=== Exercise ===
Reproduce the listing below verbatim, line by line, without any alteration.

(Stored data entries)
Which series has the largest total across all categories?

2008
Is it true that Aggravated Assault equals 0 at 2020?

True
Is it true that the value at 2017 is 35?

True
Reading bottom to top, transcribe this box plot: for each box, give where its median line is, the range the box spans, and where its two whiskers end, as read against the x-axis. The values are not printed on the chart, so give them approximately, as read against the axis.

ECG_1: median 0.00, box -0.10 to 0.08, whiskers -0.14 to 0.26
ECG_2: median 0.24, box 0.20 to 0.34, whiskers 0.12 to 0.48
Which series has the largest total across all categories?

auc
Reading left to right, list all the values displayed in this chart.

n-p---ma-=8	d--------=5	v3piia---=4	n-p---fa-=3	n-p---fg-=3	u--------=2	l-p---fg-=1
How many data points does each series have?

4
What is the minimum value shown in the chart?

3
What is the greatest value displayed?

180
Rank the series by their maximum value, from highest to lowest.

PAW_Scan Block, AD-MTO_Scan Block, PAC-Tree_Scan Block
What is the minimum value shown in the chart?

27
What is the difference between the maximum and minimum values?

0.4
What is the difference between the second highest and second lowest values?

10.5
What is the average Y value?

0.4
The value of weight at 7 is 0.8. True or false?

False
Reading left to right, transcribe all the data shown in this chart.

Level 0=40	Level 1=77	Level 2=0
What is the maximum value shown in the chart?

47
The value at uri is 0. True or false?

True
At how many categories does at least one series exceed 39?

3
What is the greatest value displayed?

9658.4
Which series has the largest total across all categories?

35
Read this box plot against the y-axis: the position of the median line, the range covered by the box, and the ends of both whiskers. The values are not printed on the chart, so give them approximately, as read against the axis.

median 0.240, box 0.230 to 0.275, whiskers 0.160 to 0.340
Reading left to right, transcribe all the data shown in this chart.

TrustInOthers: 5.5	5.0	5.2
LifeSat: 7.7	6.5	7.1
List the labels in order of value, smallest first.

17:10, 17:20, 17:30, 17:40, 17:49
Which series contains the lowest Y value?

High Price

=== Answer for the task ===
Which series has the largest total across all categories?

2008
Is it true that Aggravated Assault equals 0 at 2020?

True
Is it true that the value at 2017 is 35?

True
Reading bottom to top, transcribe this box plot: for each box, give where its median line is, the range the box spans, and where its two whiskers end, as read against the x-axis. The values are not printed on the chart, so give them approximately, as read against the axis.

ECG_1: median 0.00, box -0.10 to 0.08, whiskers -0.14 to 0.26
ECG_2: median 0.24, box 0.20 to 0.34, whiskers 0.12 to 0.48
Which series has the largest total across all categories?

auc
Reading left to right, list all the values displayed in this chart.

n-p---ma-=8	d--------=5	v3piia---=4	n-p---fa-=3	n-p---fg-=3	u--------=2	l-p---fg-=1
How many data points does each series have?

4
What is the minimum value shown in the chart?

3
What is the greatest value displayed?

180
Rank the series by their maximum value, from highest to lowest.

PAW_Scan Block, AD-MTO_Scan Block, PAC-Tree_Scan Block
What is the minimum value shown in the chart?

27
What is the difference between the maximum and minimum values?

0.4
What is the difference between the second highest and second lowest values?

10.5
What is the average Y value?

0.4
The value of weight at 7 is 0.8. True or false?

False
Reading left to right, transcribe all the data shown in this chart.

Level 0=40	Level 1=77	Level 2=0
What is the maximum value shown in the chart?

47
The value at uri is 0. True or false?

True
At how many categories does at least one series exceed 39?

3
What is the greatest value displayed?

9658.4
Which series has the largest total across all categories?

35
Read this box plot against the y-axis: the position of the median line, the range covered by the box, and the ends of both whiskers. The values are not printed on the chart, so give them approximately, as read against the axis.

median 0.240, box 0.230 to 0.275, whiskers 0.160 to 0.340
Reading left to right, transcribe all the data shown in this chart.

TrustInOthers: 5.5	5.0	5.2
LifeSat: 7.7	6.5	7.1
List the labels in order of value, smallest first.

17:10, 17:20, 17:30, 17:40, 17:49
Which series contains the lowest Y value?

High Price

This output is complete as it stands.